Assigned task: Looking at the data below, count the lines that contain the string "operator". Write only the total.

Source material Start Marker

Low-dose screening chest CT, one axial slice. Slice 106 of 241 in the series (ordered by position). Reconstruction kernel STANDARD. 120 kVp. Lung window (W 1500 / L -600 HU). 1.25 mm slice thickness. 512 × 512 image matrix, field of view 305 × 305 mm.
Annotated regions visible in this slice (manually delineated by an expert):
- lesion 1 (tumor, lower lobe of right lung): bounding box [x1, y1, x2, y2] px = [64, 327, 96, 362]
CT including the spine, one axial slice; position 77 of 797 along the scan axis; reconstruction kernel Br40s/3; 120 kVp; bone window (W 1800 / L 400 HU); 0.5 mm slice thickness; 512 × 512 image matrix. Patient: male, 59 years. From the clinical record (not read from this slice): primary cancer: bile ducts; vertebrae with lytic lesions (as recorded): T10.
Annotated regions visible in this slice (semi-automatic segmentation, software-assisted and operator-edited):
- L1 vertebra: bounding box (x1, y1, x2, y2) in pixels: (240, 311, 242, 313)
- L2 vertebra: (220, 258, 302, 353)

Source material End Marker
Source material Start Marker

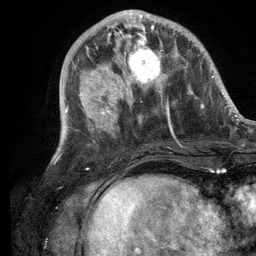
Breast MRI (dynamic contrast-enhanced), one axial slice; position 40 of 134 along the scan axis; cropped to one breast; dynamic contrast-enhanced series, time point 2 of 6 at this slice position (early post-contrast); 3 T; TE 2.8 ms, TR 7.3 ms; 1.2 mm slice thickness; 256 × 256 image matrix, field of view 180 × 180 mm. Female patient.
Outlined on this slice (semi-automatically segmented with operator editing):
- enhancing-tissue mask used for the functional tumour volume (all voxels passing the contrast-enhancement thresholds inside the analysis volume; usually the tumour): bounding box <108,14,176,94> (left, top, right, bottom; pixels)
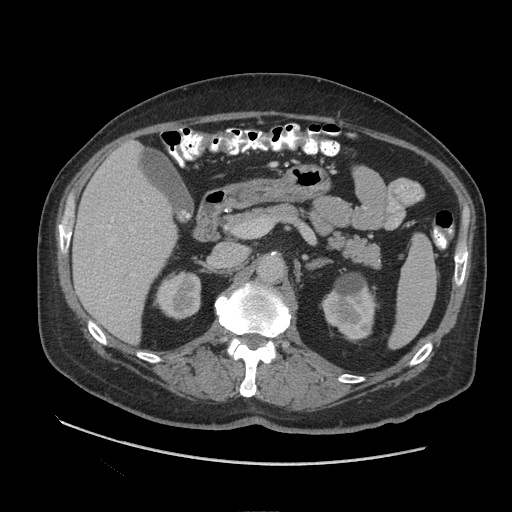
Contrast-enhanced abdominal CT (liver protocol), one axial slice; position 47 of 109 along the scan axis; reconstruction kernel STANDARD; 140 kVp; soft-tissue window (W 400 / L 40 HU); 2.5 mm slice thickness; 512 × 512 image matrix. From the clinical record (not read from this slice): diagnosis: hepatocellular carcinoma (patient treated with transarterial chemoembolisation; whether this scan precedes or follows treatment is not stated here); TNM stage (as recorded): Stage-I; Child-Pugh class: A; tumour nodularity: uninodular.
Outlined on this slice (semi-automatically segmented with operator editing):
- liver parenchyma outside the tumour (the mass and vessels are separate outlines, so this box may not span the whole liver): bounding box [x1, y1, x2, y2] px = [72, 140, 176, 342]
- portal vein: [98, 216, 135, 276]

Source material End Marker
Source material Start Marker

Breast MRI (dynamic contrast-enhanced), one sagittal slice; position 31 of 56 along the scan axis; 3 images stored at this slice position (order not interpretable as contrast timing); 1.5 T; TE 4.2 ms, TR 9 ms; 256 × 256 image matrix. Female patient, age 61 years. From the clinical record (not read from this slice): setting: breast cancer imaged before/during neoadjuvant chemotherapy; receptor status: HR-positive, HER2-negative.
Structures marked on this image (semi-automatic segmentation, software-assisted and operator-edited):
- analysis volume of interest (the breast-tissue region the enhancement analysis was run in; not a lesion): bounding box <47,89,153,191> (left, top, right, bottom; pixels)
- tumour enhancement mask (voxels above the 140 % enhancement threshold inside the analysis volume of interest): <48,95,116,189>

Source material End Marker

Your solution: 4